-------- SUPPLIED ENTRIES

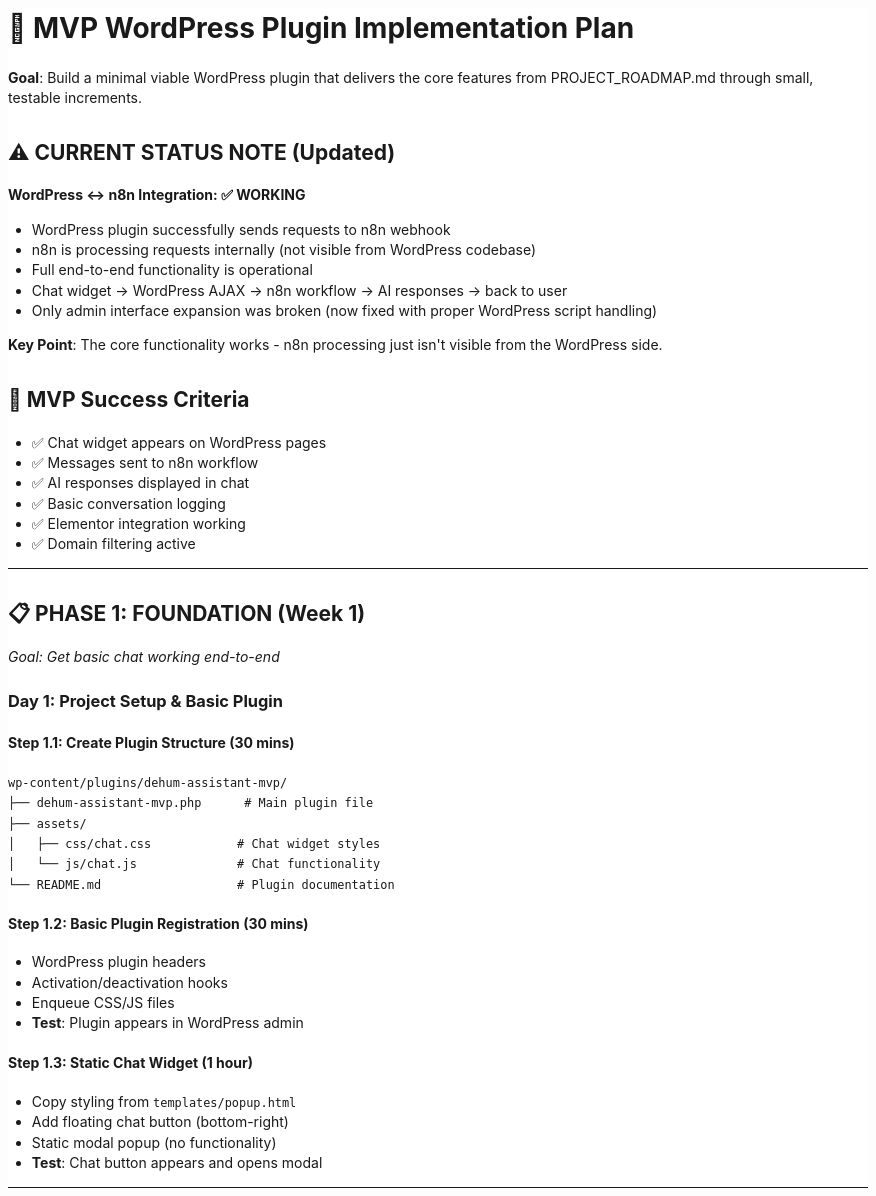 # 🚀 MVP WordPress Plugin Implementation Plan

**Goal**: Build a minimal viable WordPress plugin that delivers the core features from PROJECT_ROADMAP.md through small, testable increments.

## ⚠️ **CURRENT STATUS NOTE (Updated)**
**WordPress ↔ n8n Integration: ✅ WORKING**
- WordPress plugin successfully sends requests to n8n webhook
- n8n is processing requests internally (not visible from WordPress codebase)
- Full end-to-end functionality is operational
- Chat widget → WordPress AJAX → n8n workflow → AI responses → back to user
- Only admin interface expansion was broken (now fixed with proper WordPress script handling)

**Key Point**: The core functionality works - n8n processing just isn't visible from the WordPress side.

## 🎯 **MVP Success Criteria**
- ✅ Chat widget appears on WordPress pages
- ✅ Messages sent to n8n workflow  
- ✅ AI responses displayed in chat
- ✅ Basic conversation logging
- ✅ Elementor integration working
- ✅ Domain filtering active

---

## 📋 **PHASE 1: FOUNDATION (Week 1)**
*Goal: Get basic chat working end-to-end*

### **Day 1: Project Setup & Basic Plugin**

#### **Step 1.1: Create Plugin Structure** (30 mins)
```
wp-content/plugins/dehum-assistant-mvp/
├── dehum-assistant-mvp.php      # Main plugin file
├── assets/
│   ├── css/chat.css            # Chat widget styles
│   └── js/chat.js              # Chat functionality
└── README.md                   # Plugin documentation
```

#### **Step 1.2: Basic Plugin Registration** (30 mins)
- WordPress plugin headers
- Activation/deactivation hooks
- Enqueue CSS/JS files
- **Test**: Plugin appears in WordPress admin

#### **Step 1.3: Static Chat Widget** (1 hour)
- Copy styling from `templates/popup.html`
- Add floating chat button (bottom-right)
- Static modal popup (no functionality)
- **Test**: Chat button appears and opens modal

---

----------------

WHAT YOU ARE ASKED TO DO:
Count the lines of the listing above that include the word "appears" and report the number by itself.

SOLUTION FOR THIS TASK:
3